Thinking Person's Pro-Life Battle Guide

Healing the Culture: A Commonsense Philosophy of Happiness, Freedom and the Life Issues by Robert J. Spitzer, S.J., with Dr. Robin Bernhoft and Camille E. De Blasi Ignatius Press, 2000. 347 pages, $16.95

At last, a chance to advance to “Pro-Life 102.” For three decades now, our discussions of the anti-life society in which we are ever more deeply immersed have sounded like an endless repetition of the introductory course.

The facts of fetology, of the methods of abortion, and of the alternatives available — all vital, basic material — have been continuously rehearsed, but we haven't gone much beyond them. Meanwhile, the holocaust in our country has advanced steadily past its “101” level. In spearheading this book project with his two collaborators, Jesuit Father Robert J. Spitzer, president of Gonzaga University, has taken a vital step to help us catch up.

Healing the Culture considers background knowledge of the anti-life situation a prerequisite to understanding — and doing something about — our present situation. Using Aristotelian as well as traditionally Catholic philosophical analyses, along with modern insights into psychology, the book delves deeper into the metaphysical assumptions fueling the abortion movement and all of its offshoots, describing the ways in which these assumptions need to be overturned if the movement is to be reversed.

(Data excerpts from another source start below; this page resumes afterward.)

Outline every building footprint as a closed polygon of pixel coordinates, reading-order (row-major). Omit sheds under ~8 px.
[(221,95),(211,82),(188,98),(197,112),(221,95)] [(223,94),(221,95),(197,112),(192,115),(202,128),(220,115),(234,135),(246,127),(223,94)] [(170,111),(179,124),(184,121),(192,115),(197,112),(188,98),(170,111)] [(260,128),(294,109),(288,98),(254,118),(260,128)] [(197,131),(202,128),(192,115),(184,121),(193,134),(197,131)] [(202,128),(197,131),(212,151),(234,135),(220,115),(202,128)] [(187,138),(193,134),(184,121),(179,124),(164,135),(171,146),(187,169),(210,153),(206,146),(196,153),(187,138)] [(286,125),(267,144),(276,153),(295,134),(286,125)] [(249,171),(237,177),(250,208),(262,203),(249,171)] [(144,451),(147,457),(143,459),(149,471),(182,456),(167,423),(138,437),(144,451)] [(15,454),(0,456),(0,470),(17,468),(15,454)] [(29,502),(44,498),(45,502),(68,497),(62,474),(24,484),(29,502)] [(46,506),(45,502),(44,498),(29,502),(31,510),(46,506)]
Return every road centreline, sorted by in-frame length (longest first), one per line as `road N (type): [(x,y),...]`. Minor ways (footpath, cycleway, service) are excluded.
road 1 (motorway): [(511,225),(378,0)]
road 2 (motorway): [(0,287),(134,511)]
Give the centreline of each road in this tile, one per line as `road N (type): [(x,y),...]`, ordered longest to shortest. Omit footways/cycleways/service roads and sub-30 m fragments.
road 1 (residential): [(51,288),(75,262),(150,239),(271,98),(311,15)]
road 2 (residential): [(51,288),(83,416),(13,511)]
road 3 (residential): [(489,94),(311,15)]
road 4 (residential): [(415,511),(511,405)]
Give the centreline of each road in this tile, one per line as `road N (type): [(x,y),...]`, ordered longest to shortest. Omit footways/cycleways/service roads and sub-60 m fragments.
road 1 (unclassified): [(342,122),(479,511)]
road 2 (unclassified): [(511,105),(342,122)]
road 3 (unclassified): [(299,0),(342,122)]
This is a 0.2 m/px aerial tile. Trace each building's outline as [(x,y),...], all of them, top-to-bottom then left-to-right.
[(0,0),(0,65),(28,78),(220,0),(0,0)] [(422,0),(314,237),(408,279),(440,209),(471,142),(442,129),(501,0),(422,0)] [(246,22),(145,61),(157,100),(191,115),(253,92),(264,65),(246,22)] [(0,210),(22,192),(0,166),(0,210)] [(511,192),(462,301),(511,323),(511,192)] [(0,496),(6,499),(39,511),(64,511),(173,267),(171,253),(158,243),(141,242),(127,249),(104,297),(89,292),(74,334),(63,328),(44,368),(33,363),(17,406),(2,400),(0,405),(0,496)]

“We will have to recover the reality of the intangibles,” Father Spitzer writes. “We will not only have consciously to reflect upon and correct our implicit materialism, but we will also have to correct all of the ethical and legal oversights that have arisen out of it.” His book provides a useful, thought-provoking tool for beginning this daunting but vital cultural task.

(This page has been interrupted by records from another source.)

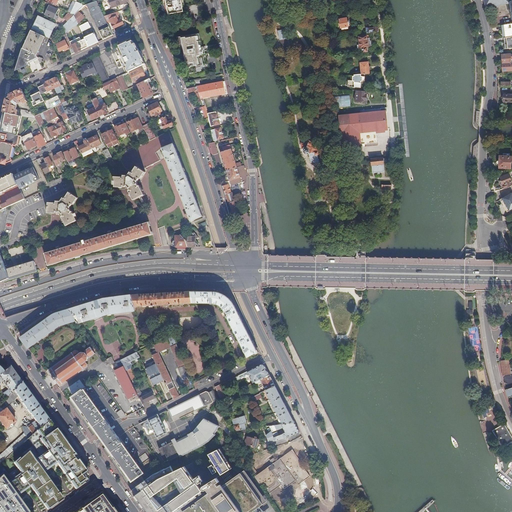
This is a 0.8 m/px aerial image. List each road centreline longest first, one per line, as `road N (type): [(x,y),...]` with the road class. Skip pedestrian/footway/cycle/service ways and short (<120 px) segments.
road 1 (primary): [(272,355),(224,247),(152,34)]
road 2 (residential): [(215,0),(251,167),(252,270)]
road 3 (tertiary): [(252,270),(213,257),(160,255),(0,293)]
road 4 (primary): [(252,270),(233,249),(202,149),(152,34)]
road 5 (tertiary): [(1,329),(95,292),(251,279)]
road 6 (primary): [(0,311),(107,277),(252,270)]
road 7 (primary): [(252,270),(128,266),(0,303)]
road 8 (primary): [(265,270),(511,275)]
road 9 (residential): [(477,0),(490,67),(482,231)]
road 10 (residential): [(272,355),(122,426),(85,452)]
road 11 (residential): [(0,172),(159,97)]
road 12 (primary): [(315,432),(251,279)]
road 13 (residential): [(0,88),(18,87),(149,24)]
road 14 (primary): [(1,329),(85,452)]
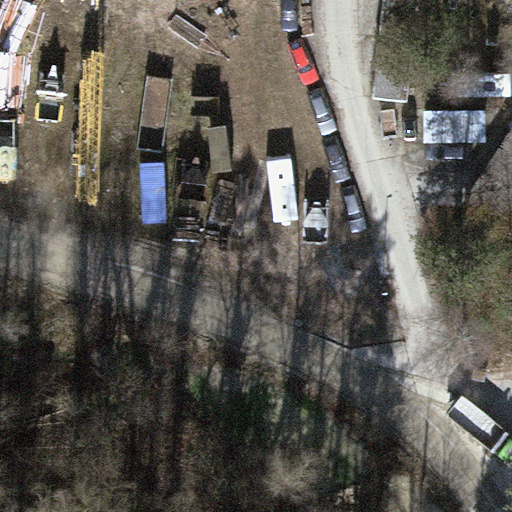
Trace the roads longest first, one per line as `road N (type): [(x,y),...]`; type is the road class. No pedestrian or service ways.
road 1 (track): [(505,511),(412,397),(209,308),(0,233)]
road 2 (track): [(343,0),(352,115),(427,293),(412,397)]
road 3 (track): [(209,308),(231,189),(219,0)]
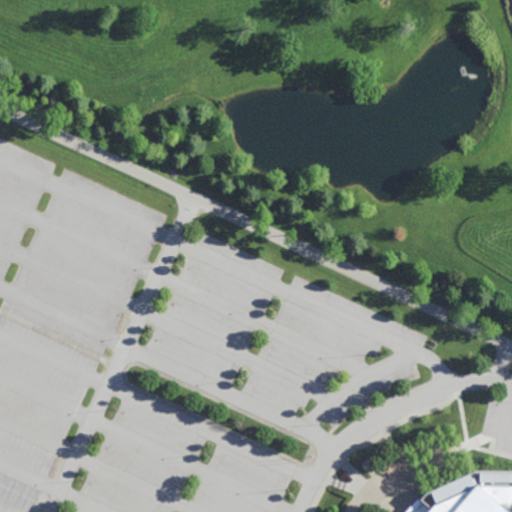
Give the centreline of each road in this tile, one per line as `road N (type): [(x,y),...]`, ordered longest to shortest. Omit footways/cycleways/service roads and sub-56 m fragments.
road 1 (residential): [(0,105),(511,347)]
road 2 (residential): [(511,380),(451,383),(361,427),(307,488),(298,511)]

His discussion of the nature of personhood is nothing short of stirring.

Healing the Culture is intellectually challenging, as indeed any work with this broad a purpose would have to be. It is not, however, beyond the measure of the lay reader.

Father Spitzer presents penetrating insights in a user-friendly way, with engaging prose and plenty of contemporary references to help the reader feel at home in the potentially alien world of philosophy.

His discussion of the nature of personhood is nothing short of stirring, and his analysis of the “levels of happiness,” upon which the life-principles perspective hinges, is easy to grasp and provides a sure foothold for maneuvering through the rest of the material.

“Philosophers throughout the ages sought to draw their students away from the lower levels of happiness to the higher levels of happiness, appreciation of which generally requires some developmental maturity,” he writes.

“They sought to train hearts and minds to prefer those forms of happiness that are deeper and more lasting over those that are superficial and intense but short-lived. ... The level of happiness we tend to live for will determine how we view success, what we mean by ‘quality of life,’ what we think love is, how we interpret suffering, the system of ethics we live by and how we understand freedom, rights and the common good.”

Healing the Culture is one of a number of materials to come out of the Life Principles Project, an initiative of the Center for Life Principles in Redmond, Wash. Which means the book is not so much a theoretical treatise as a philosophical play book.

Yet, while commendably going beyond the merely personal, social and political aspects of the abortion problem, Healing the Culture does not stray far from the philosophical-psychological playing field. Spiritual considerations are often touched upon, but not treated as a focal point of the culture wars.

Thus, while Healing the Culture provides vital and valuable intellectual ammunition against the American holocaust, we will have to wait for “Pro-Life 103” to complete the picture.

Helen Valois writes from Irving, Texas.